Sensory Integration Therapy
Sensory experiences include touch, movement, body awareness, sight, sound, smell, taste, and the pull of gravity.
The process of the brain organizing and interpreting this information is called Sensory Integration. Sensory Integration (SI) provides a crucial foundation for later, more complex learning and behavior.
For most Children, Sensory Integration develops in the course of ordinary childhood activities. Motor planning ability is a natural outcome of this process, as is the ability to adapt to incoming sensations. But, for some children, sensory integration does not develop as efficiently as it should. When this process is disordered, several problems in learning, development, and behavior may become evident.
Not all children with learning, developmental or behavioral problems have underlying sensory processing difficulties. Sensory processing dysfunction can be considered a hidden problem because it is not as noticeable as physical impairments or speech delays. The child with sensory integrative deficits may be easily frustrated by the difficulties encountered when doing seemingly simple tasks or when interacting with another person. Extra understanding and support are often needed for the child to attempt even routine activities that most children perform easily. There are certain indicators, however, that can signal to a parent that such difficulties may be present.
- OVERLY SENSITIVE TO TOUCH, MOVEMENT, SIGHTS, SMELLS, TASTES, AND SOUNDS– This manifests itself in behaviors such as irritability or withdrawal when touched, avoidance of certain textures of clothes or food, distractibility, fearful reactions to such ordinary movement activities (swinging, spinning).
- UNDER-REACTIVE TO SENSORY STIMULATION – An under-responsive child may seek out sensory experiences such as whirling or crashing into people and objects. He or she may seem oblivious to pain or to body position. Some children fluctuate between extremes of over-and-under – responsiveness.
- ACTIVITY LEVEL THAT IS UNUSUALLY HIGH OR LOW– The child may be constantly on the move or maybe slow to warm –up and fatigue easily. Again, some children may fluctuate between extremes.
- COORDINATION PROBLEMS– This can be seen in gross and fine motor activities. Some children may have unusually poor balance, while others have great difficulty learning to do a new task that requires motor coordination.
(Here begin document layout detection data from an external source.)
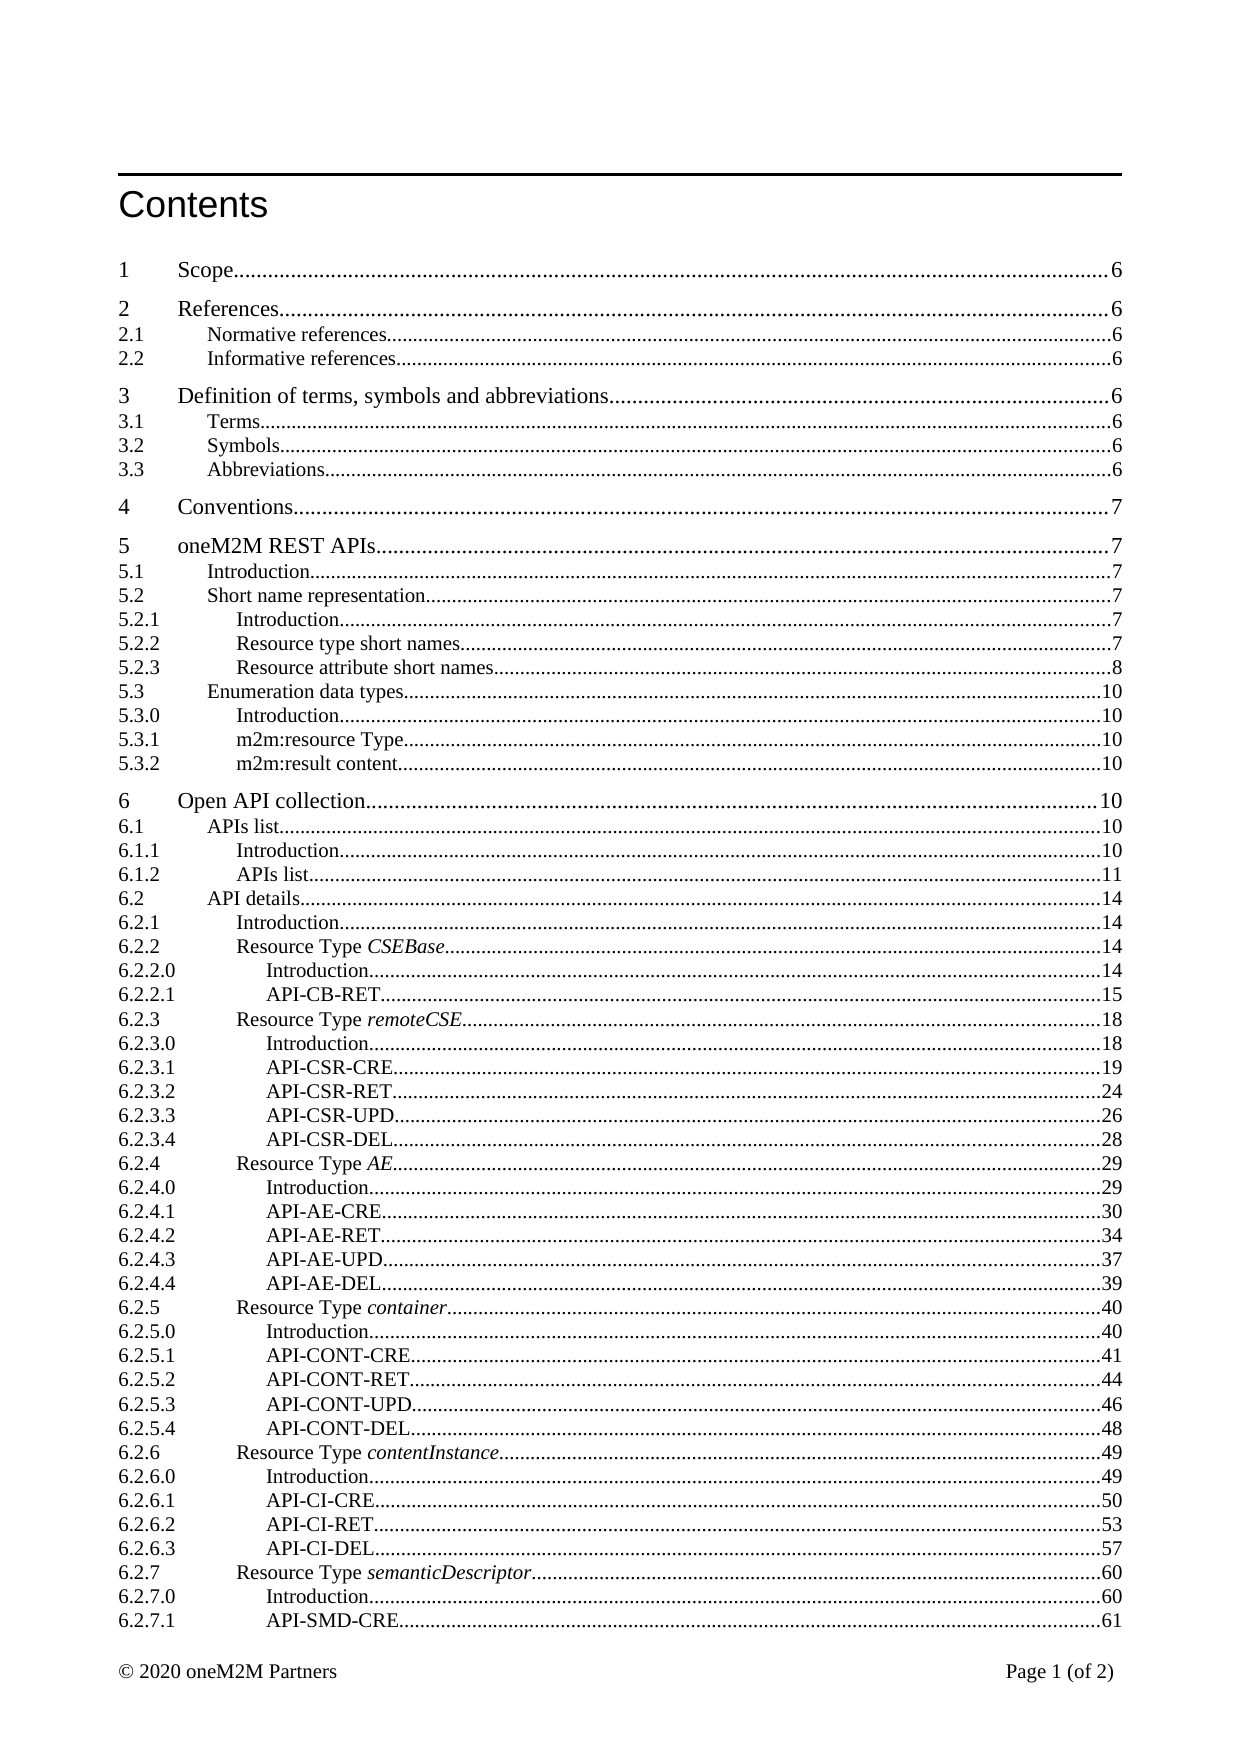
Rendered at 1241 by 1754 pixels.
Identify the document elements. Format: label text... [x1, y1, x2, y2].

text 6.2.2.1 API-CB-RET 15 [118, 982, 1122, 1006]
text 6.2.3 Resource Type remoteCSE 18 [118, 1006, 1122, 1031]
text 3.3 Abbreviations 6 [118, 457, 1078, 481]
text 6.2.5.4 API-CONT-DEL 48 [118, 1416, 1122, 1439]
text 6 Open API collection 10 [118, 788, 1078, 814]
text 5.3.1 m2m:resource Type 10 [118, 727, 1122, 751]
text 6.2.5 Resource Type container 40 [118, 1295, 1122, 1319]
text 6.2.3.4 API-CSR-DEL 28 [118, 1127, 1122, 1151]
text 5.3 Enumeration data types 10 [118, 679, 1078, 703]
text 6.2.5.0 Introduction 40 [118, 1319, 1122, 1343]
text 6.2.7.0 Introduction 60 [118, 1584, 1122, 1608]
text 2.1 Normative references 6 [118, 322, 1078, 346]
text 6.2.4.1 API-AE-CRE 30 [118, 1199, 1122, 1223]
text 2 References 6 [118, 295, 1078, 322]
text 6.2.5.2 API-CONT-RET 44 [118, 1367, 1122, 1391]
text 5.2.1 Introduction 7 [118, 607, 1122, 631]
text 6.2.3.1 API-CSR-CRE 19 [118, 1054, 1122, 1079]
text 3.1 Terms 6 [118, 409, 1078, 433]
text 6.2.7.1 API-SMD-CRE 61 [118, 1608, 1122, 1632]
text 1 Scope 6 [118, 256, 1078, 283]
text 6.2.6.2 API-CI-RET 53 [118, 1512, 1122, 1536]
text 6.2.4.2 API-AE-RET 34 [118, 1223, 1122, 1247]
text 6.2.5.1 API-CONT-CRE 41 [118, 1343, 1122, 1367]
text 6.2.3.2 API-CSR-RET 24 [118, 1079, 1122, 1103]
text 5 oneM2M REST APIs 7 [118, 532, 1078, 558]
text 5.2.3 Resource attribute short names 8 [118, 655, 1122, 679]
text 2.2 Informative references 6 [118, 346, 1078, 370]
text 5.2.2 Resource type short names 7 [118, 631, 1122, 655]
text 6.1.1 Introduction 10 [118, 838, 1122, 862]
text 6.2.4.0 Introduction 29 [118, 1175, 1122, 1199]
text 5.3.2 m2m:result content 10 [118, 751, 1122, 775]
text 6.2.6.0 Introduction 49 [118, 1464, 1122, 1488]
text 6.2.4.4 API-AE-DEL 39 [118, 1271, 1122, 1295]
text 3.2 Symbols 6 [118, 433, 1078, 457]
text 6.2.1 Introduction 14 [118, 910, 1122, 934]
text 6.1.2 APIs list 11 [118, 862, 1122, 886]
text 6.2.6.1 API-CI-CRE 50 [118, 1488, 1122, 1512]
text 6.2.3.3 API-CSR-UPD 26 [118, 1103, 1122, 1127]
text 6.2 API details 14 [118, 886, 1078, 910]
text 6.2.4 Resource Type AE 29 [118, 1151, 1122, 1175]
text 6.2.4.3 API-AE-UPD 37 [118, 1247, 1122, 1271]
text 6.2.2 Resource Type CSEBase 14 [118, 934, 1122, 958]
text Contents [118, 176, 1122, 225]
text 6.2.6 Resource Type contentInstance 49 [118, 1439, 1122, 1464]
text 6.2.7 Resource Type semanticDescriptor 60 [118, 1560, 1122, 1584]
text 3 Definition of terms, symbols and abbreviations 6 [118, 382, 1078, 409]
text 4 Conventions 7 [118, 493, 1078, 520]
text 6.2.2.0 Introduction 14 [118, 958, 1122, 982]
text 5.2 Short name representation 7 [118, 583, 1078, 607]
text 5.1 Introduction 7 [118, 558, 1078, 583]
text 6.2.6.3 API-CI-DEL 57 [118, 1536, 1122, 1560]
text 6.2.5.3 API-CONT-UPD 46 [118, 1391, 1122, 1416]
text 5.3.0 Introduction 10 [118, 703, 1122, 727]
text 6.2.3.0 Introduction 18 [118, 1031, 1122, 1054]
text 6.1 APIs list 10 [118, 814, 1078, 838]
- DELAYS IN SPEECH, LANGUAGE, MOTOR SKILLS, OR ACADEMIC ACHIEVEMENT -These may be evident in a preschooler along with other signs of poor sensory integration. In a school-aged child, there may be challenges in some academic areas that are not attributed to ability.
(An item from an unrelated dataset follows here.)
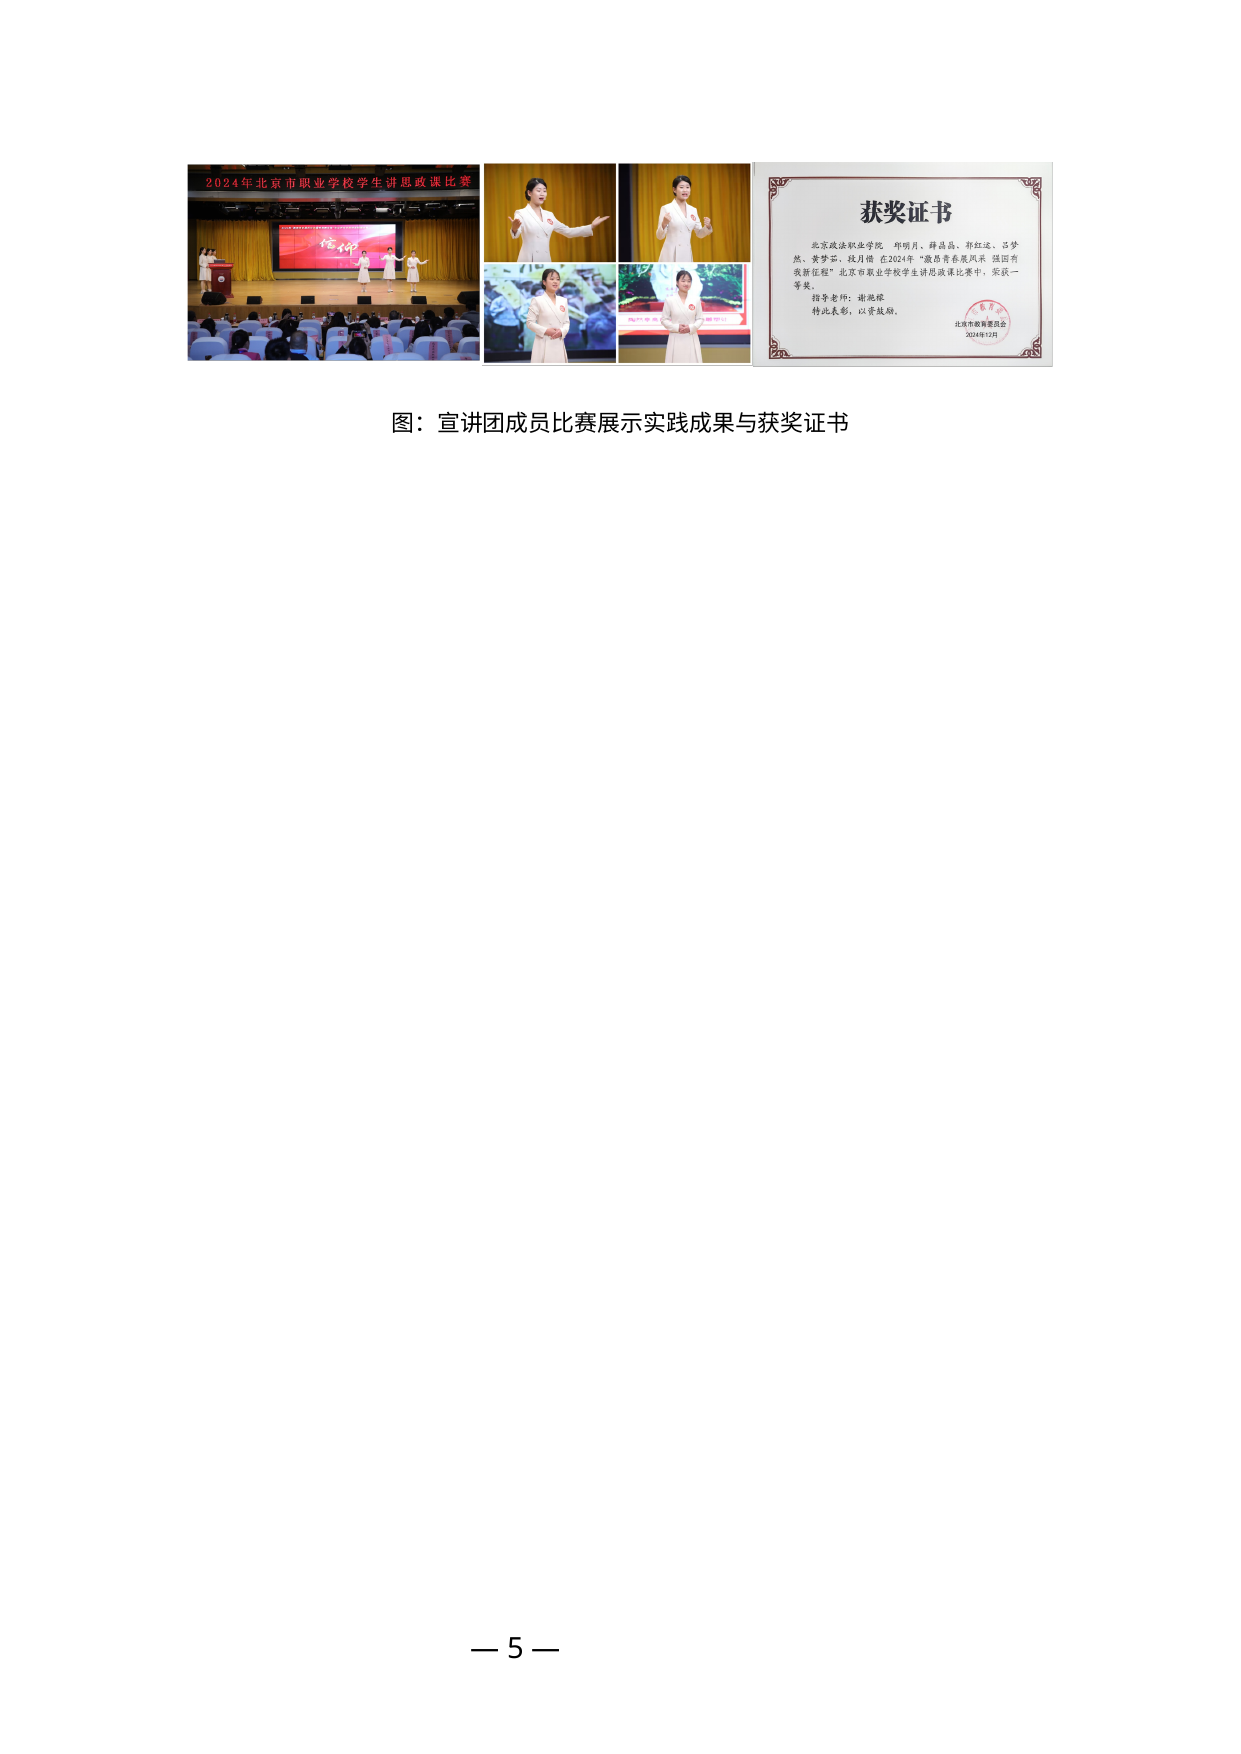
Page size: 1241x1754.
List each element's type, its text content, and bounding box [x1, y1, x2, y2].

- POOR ORGANISATION OF BEHAVIOUR – This child may be impulsive or distractible and show a lack of planning in approach to tasks. Some children have difficulty adjusting to new situations. Others may react with frustration, aggression, or withdrawal when they encounter failure.
- POOR SELF-CONCEPT – Often a child with Sensory processing difficulties ‘does not quite feel right.’ A bright child may know that some tasks are more difficult than others but may not know why. This child can often present as bored, lazy or unmotivated. Some children develop strategies to avoid those tasks that are hard or embarrassing. When this happens, the child may be considered troublesome or stubborn. When a problem is difficult to understand, parents and children may blame themselves. Family tension, poor self-concept and a general feeling of hopelessness may prevail.
Solution: Sensory Integration Therapy
Sensory Integration (SI) Therapy is an evidence based therapy and not limited to autism anymore. Occupational Therapists believe that a well developed sensory system is core and is the foundation for developing motor skills, executive functions and appropriate behaviour.
Therapists use standardized assessments, clinical observations, parent interviews and questionnaires to deeply understand a child’s sensory needs. Through fun and play-based activities, the therapist working with your child will help eliminate inappropriate behaviour and help balance how the brain reacts to touch, sound, sight, and movement.
SI trained occupational therapists predominantly use sensory gyms which include a wide variety of swings, trampoline, soft brushes, gym balls, and soft play equipment to elicit an appropriate and desired response from a nervous system which has been never experienced by a child before. Following the first response a therapist tries to recreate similar responses repetitively so that a new behavior is learnt.